Saved entries:
##########
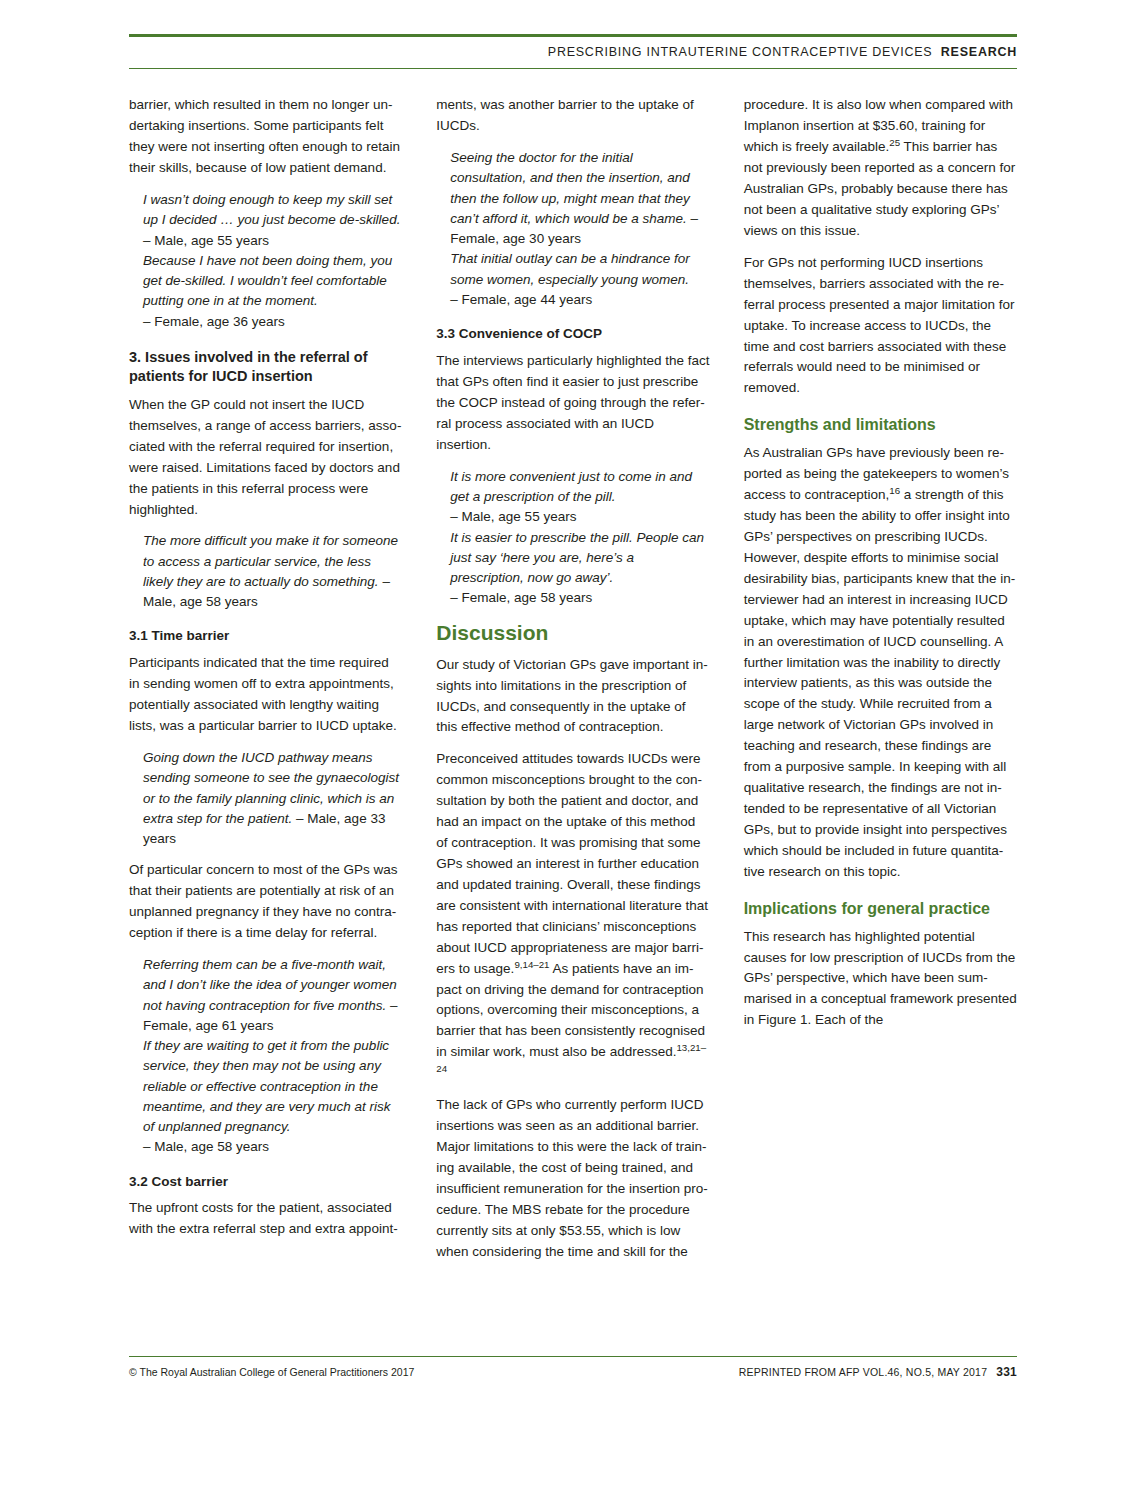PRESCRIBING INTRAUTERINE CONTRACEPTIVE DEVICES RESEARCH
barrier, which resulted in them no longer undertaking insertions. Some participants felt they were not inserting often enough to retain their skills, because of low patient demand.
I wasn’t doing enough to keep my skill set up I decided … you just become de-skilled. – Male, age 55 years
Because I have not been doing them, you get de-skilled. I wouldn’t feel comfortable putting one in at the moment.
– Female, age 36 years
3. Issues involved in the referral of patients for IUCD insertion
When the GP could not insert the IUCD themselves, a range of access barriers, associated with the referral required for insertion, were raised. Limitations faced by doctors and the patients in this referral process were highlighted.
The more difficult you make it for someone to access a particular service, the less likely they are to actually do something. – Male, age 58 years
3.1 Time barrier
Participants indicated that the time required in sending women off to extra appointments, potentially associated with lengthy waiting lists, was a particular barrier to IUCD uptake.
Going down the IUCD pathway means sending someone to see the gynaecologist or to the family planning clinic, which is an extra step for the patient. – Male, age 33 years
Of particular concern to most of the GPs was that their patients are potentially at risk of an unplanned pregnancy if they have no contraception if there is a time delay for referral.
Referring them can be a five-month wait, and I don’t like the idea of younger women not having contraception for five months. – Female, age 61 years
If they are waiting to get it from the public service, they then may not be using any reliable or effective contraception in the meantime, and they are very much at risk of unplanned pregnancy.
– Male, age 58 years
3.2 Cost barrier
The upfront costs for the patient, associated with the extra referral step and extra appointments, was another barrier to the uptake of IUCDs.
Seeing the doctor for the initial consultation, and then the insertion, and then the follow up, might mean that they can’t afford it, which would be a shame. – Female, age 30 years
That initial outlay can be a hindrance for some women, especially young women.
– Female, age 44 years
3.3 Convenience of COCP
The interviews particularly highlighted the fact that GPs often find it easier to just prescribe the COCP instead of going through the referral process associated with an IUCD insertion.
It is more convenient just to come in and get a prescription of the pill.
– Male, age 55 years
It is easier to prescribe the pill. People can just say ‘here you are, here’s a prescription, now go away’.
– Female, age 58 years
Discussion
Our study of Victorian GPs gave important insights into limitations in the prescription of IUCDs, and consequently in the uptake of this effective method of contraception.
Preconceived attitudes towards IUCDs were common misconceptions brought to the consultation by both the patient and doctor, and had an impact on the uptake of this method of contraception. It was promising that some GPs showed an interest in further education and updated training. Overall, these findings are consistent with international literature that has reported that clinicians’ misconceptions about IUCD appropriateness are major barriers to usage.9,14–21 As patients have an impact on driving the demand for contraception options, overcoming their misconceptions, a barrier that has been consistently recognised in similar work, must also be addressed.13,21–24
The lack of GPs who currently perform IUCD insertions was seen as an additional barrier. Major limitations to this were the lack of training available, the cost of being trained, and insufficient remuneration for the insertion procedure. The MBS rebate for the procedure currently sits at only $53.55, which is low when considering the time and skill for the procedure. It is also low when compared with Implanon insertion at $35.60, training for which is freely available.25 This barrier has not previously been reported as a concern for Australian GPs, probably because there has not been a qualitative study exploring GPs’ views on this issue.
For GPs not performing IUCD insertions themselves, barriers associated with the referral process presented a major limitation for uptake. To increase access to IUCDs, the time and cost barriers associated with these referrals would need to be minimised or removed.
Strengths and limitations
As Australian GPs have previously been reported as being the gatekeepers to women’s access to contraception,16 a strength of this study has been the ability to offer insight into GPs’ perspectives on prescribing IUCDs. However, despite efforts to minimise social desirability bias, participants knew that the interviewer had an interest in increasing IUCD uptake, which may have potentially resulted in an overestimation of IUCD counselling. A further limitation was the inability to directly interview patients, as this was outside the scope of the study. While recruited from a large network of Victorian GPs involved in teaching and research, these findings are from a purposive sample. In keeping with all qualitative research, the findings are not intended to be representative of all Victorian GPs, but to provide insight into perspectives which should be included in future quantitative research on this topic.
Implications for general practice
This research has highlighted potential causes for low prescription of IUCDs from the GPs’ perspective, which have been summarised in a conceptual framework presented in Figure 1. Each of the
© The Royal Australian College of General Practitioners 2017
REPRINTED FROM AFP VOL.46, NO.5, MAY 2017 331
##########
◆ What to work on
Begin with the line containing "This research has" and repeat each line exactly until the records above end.

◆ Finished task
This research has highlighted potential causes for low prescription of IUCDs from the GPs’ perspective, which have been summarised in a conceptual framework presented in Figure 1. Each of the
© The Royal Australian College of General Practitioners 2017
REPRINTED FROM AFP VOL.46, NO.5, MAY 2017 331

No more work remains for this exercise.